Friday, November 16, 2007

Drug Testing Misunderstood


by blogger jgl

This case really irks me. First off, I'll be the first to admit that mistakes can be made in labs and it is entirely possible for false positives to occur. I will feel extremely bad for this guy if it turns out the lab made a mistake. However, if a mistake does occur, "proving your innocence" through shoddy forensic science is not the right path to take. Pay attention, forensic scientists! This is a classic example of an inappropriate use of forensic science to sway public opinion.

A summary of the case is as follows: Bronco's tailback Travis Henry tested positive for THC (urine). He's "proves" his innocence by taking a lie detector test and having his hair tested for drugs.

Travis Henry has convinced coach Mike Shanahan he's not a pothead. Now he'll take his case to the NFL.

Shanahan said Henry passed a lie detector test and a recent hair sample taken from Henry came back negative for marijuana.

"If the tests were positive, Travis would not be on our football team right now," Shanahan said. "When he went back and took the hair sample and that was negative, the lie detector test and that was negative, we'll let due process take care of itself. If Travis took a test and it was positive, after what he promised me, he wouldn't be on the football team right now."

Mainly because of his attempts to prove his innocence using *science*, his coach and TV personalities (including ESPN's Michael Wilbon and Dan LeBatard) are convinced he is likely telling the truth. I don't expect these guys to know anything about drug testing, but here are the facts:

Lie detectors DO NOT WORK.
Drug testing of hair DOES NOT WORK (for the most part).

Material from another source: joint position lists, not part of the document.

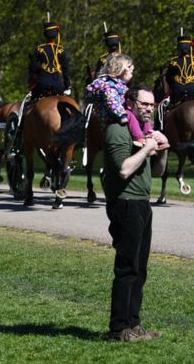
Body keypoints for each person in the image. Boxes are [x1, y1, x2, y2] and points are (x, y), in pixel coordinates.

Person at [102, 85, 167, 342]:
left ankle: (134, 324)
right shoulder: (118, 130)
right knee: (127, 268)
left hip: (142, 203)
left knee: (140, 269)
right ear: (130, 103)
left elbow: (159, 171)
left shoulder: (144, 133)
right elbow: (124, 169)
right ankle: (119, 328)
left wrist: (161, 147)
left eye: (152, 105)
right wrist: (145, 149)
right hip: (125, 203)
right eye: (144, 104)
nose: (149, 109)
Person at [85, 54, 168, 150]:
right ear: (122, 71)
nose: (132, 74)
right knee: (131, 115)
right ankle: (140, 138)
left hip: (118, 113)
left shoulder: (120, 85)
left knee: (144, 118)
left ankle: (150, 135)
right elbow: (112, 101)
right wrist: (122, 115)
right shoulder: (109, 85)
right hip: (112, 116)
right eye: (130, 71)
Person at [28, 20, 71, 99]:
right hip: (58, 85)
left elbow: (32, 68)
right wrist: (67, 86)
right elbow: (66, 70)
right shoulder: (61, 50)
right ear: (56, 35)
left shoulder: (39, 49)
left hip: (42, 84)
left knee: (31, 103)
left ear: (45, 34)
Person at [163, 34, 194, 107]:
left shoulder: (173, 61)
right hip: (193, 90)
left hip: (177, 90)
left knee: (163, 108)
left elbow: (168, 78)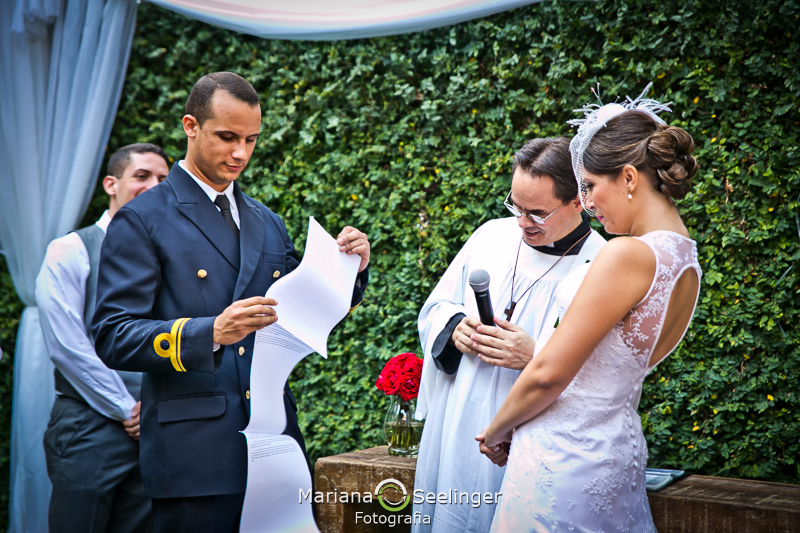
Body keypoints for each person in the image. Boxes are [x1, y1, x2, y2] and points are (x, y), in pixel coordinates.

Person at [91, 72, 370, 532]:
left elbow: (303, 311)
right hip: (194, 453)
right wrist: (210, 332)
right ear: (190, 126)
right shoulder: (143, 218)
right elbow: (112, 334)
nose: (241, 153)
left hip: (273, 440)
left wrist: (350, 270)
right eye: (227, 137)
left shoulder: (267, 220)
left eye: (251, 139)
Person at [478, 86, 702, 532]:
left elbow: (549, 373)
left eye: (591, 186)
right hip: (614, 452)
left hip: (560, 458)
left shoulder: (626, 255)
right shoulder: (687, 261)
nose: (589, 202)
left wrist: (496, 430)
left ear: (629, 177)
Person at [413, 138, 607, 532]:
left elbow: (607, 370)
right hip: (459, 416)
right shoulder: (491, 236)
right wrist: (454, 329)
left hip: (529, 438)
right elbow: (436, 308)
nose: (522, 223)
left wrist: (536, 354)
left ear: (578, 201)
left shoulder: (601, 263)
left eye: (536, 212)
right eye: (515, 207)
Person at [37, 143, 170, 533]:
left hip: (154, 429)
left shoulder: (168, 255)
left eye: (163, 179)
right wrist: (126, 408)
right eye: (142, 176)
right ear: (112, 184)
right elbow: (67, 345)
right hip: (88, 429)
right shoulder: (70, 249)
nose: (154, 185)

Even if hair testing did work all the time, his hair is awfully short (grown in since the last drug test). By taking these bogus tests that scientifically prove nothing, Travis Henry has tricked educated people into jumping on his bandwagon. This demonstrates something most forensic scientists know, *the public often perceives anything scientific as infallible, but can't differentiate between "good" and "bad" science.*

If he really wanted to proclaim his innocence, then he should request that the lab retest his original sample. I don't work in a workplace drug testing lab, but don't they save a portion of samples for some length of time afterwards? Is Henry claiming his sample was mixed up with someone else's? How likely is this? Oh wait, it looks like the lab does have another sample that's already been tested according to this article.

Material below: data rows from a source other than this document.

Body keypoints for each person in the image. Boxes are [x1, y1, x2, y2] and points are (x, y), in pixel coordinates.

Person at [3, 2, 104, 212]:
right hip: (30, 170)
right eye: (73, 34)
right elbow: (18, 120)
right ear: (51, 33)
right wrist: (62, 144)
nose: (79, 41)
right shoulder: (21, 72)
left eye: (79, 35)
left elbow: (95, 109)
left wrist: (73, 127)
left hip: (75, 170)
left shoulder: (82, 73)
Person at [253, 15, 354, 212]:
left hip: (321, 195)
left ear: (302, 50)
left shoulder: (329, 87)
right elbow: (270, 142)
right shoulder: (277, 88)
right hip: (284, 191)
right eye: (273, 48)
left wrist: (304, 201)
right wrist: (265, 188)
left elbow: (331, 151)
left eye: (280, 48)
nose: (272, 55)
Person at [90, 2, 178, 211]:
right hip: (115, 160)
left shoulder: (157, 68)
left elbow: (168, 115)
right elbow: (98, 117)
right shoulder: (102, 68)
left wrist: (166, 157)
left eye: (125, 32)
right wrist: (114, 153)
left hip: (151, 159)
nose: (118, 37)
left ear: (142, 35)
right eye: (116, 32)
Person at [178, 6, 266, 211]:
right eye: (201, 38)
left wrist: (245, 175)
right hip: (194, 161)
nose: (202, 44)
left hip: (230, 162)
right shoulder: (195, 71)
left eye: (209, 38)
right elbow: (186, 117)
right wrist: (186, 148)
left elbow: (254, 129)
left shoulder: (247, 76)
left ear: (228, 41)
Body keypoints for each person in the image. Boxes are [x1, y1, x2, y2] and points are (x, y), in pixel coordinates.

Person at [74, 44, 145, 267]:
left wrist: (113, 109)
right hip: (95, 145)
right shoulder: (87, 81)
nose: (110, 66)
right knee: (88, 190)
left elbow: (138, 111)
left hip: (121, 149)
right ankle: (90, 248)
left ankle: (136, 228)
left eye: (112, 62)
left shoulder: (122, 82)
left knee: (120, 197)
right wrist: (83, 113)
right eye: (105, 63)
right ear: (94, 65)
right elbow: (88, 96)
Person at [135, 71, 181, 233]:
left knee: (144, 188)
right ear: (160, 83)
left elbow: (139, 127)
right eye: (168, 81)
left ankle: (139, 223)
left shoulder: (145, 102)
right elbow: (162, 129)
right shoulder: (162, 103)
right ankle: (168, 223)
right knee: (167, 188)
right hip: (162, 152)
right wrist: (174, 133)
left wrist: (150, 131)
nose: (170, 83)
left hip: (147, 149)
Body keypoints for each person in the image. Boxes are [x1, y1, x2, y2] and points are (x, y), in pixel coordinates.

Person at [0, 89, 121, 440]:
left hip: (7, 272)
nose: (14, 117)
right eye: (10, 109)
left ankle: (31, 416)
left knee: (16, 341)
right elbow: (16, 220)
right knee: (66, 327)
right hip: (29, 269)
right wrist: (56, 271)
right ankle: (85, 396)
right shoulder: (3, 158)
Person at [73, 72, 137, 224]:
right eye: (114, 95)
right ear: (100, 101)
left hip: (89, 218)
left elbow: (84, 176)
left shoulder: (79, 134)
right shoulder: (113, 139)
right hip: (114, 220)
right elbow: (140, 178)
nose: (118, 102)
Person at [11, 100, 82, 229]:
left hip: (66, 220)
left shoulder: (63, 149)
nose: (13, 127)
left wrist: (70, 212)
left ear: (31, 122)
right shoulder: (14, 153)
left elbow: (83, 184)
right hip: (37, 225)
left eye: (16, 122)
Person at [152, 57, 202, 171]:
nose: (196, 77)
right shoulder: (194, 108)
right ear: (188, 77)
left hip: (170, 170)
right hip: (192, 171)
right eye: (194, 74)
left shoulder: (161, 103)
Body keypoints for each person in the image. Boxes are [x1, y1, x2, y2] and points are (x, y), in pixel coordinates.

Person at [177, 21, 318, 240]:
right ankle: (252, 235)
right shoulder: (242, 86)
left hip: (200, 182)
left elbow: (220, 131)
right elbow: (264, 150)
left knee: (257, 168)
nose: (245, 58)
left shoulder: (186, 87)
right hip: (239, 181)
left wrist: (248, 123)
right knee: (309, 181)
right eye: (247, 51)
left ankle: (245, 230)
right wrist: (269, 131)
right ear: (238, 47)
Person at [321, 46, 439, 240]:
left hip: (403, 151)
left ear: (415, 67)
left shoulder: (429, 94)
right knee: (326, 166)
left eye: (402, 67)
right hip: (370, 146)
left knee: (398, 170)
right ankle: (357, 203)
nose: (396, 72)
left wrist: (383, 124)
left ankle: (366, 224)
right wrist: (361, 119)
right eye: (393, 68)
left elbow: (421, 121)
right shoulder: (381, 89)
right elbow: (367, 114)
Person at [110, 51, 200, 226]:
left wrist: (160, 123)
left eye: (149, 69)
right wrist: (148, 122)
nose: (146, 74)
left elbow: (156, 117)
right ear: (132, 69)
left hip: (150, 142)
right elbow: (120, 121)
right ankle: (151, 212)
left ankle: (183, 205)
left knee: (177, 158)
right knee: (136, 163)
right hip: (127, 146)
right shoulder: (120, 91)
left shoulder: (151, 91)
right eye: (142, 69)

But in a battle that has reached the federal court system, Henry is attempting to block the league from testing the so-called "B-sample" necessary to confirm the positive test, claiming that NFL officials would not allow his expert to be present for the testing of his specimen.

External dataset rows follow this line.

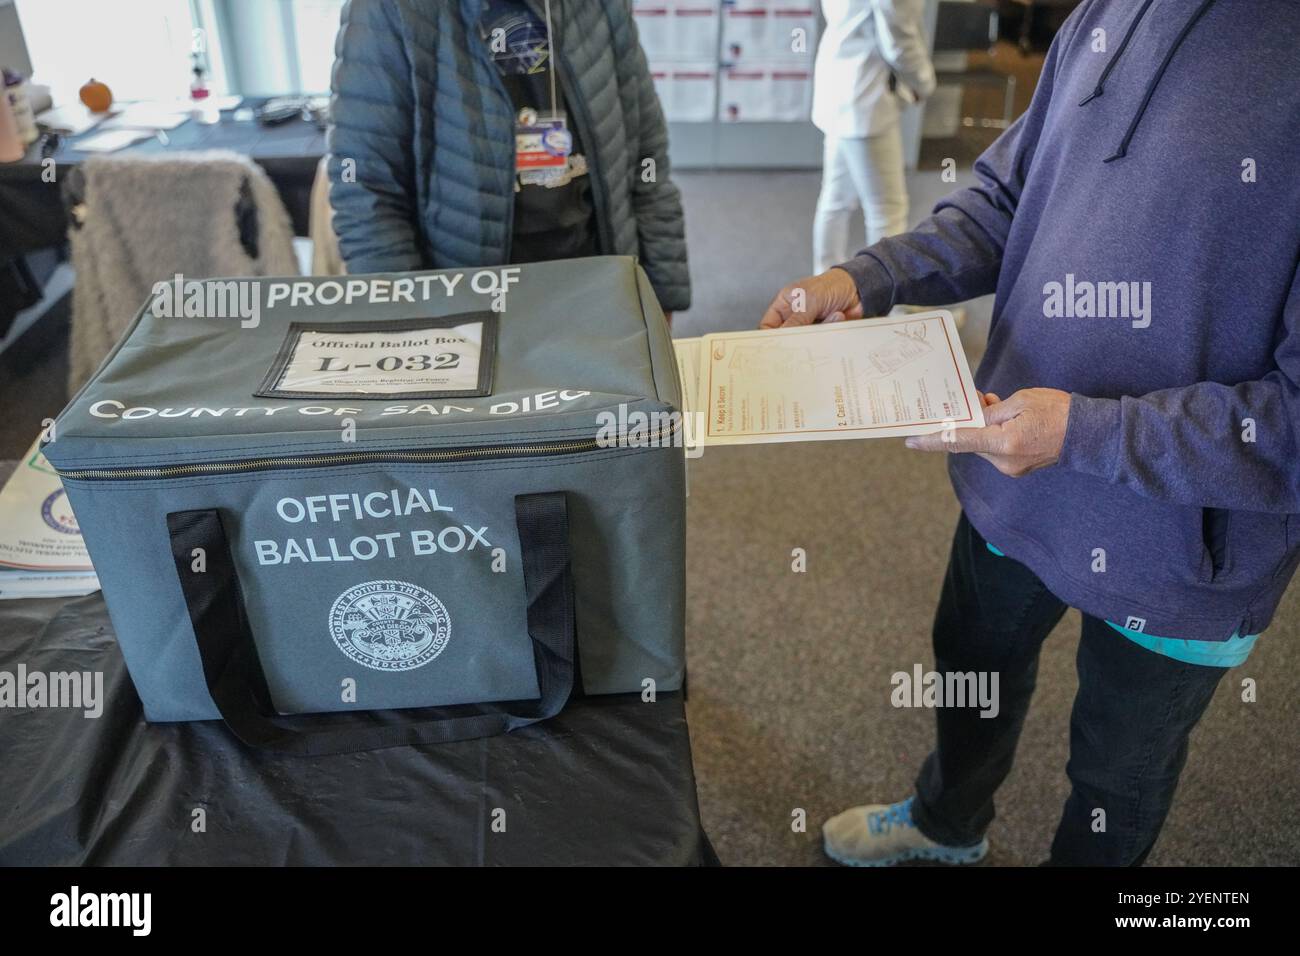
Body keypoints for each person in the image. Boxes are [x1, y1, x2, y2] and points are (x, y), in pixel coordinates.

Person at [761, 0, 1300, 866]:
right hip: (1014, 472)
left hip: (1186, 540)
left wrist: (1082, 435)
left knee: (1115, 775)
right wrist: (872, 275)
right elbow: (1009, 198)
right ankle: (946, 824)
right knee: (972, 665)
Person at [328, 0, 690, 319]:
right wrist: (407, 327)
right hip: (463, 313)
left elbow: (648, 160)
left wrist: (661, 294)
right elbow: (367, 192)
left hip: (601, 293)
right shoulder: (388, 10)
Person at [811, 0, 935, 274]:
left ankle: (824, 294)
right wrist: (923, 82)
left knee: (836, 200)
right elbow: (898, 40)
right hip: (866, 97)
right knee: (887, 210)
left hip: (839, 87)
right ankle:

Something doesn't smell right. Plus, I hate to use a non-scientific fact to prove a point, but Henry has tested positive for drugs before (in 2005).

Saturday, November 10, 2007

Lack of common sense in a murder investigation, baffling, I know.


by team UAB, db

What is wrong with people?

University of Washington student Amanda Marie Knox of Seattle is one of the three suspects in the death of her roommate. Also detained are Knox's Italian boyfriend, Raffaele Sollecito, 23, and Diya "Patrick" Lumumba, 38, the owner of the pub where Knox has been working part-time. All three deny any involvement, their lawyers said.

Of course they denied involvement in a murder case, what where the Italian police expecting, a triple confession?.

The judge said Knox was hazy about the events from smoking hashish before the slaying, even though she accused Lumumba of the crime in her meetings with the prosecutors, according to the 19-page ruling.

I'm sure her memories were hazy...but wait, that's not all.

Sollecito had previously claimed he had not been at the apartment on the night of the murder, but his footprint and fingerprints were found in Kercher's blood.

Sollectico's thoughts: Damn that little thing called trace evidence!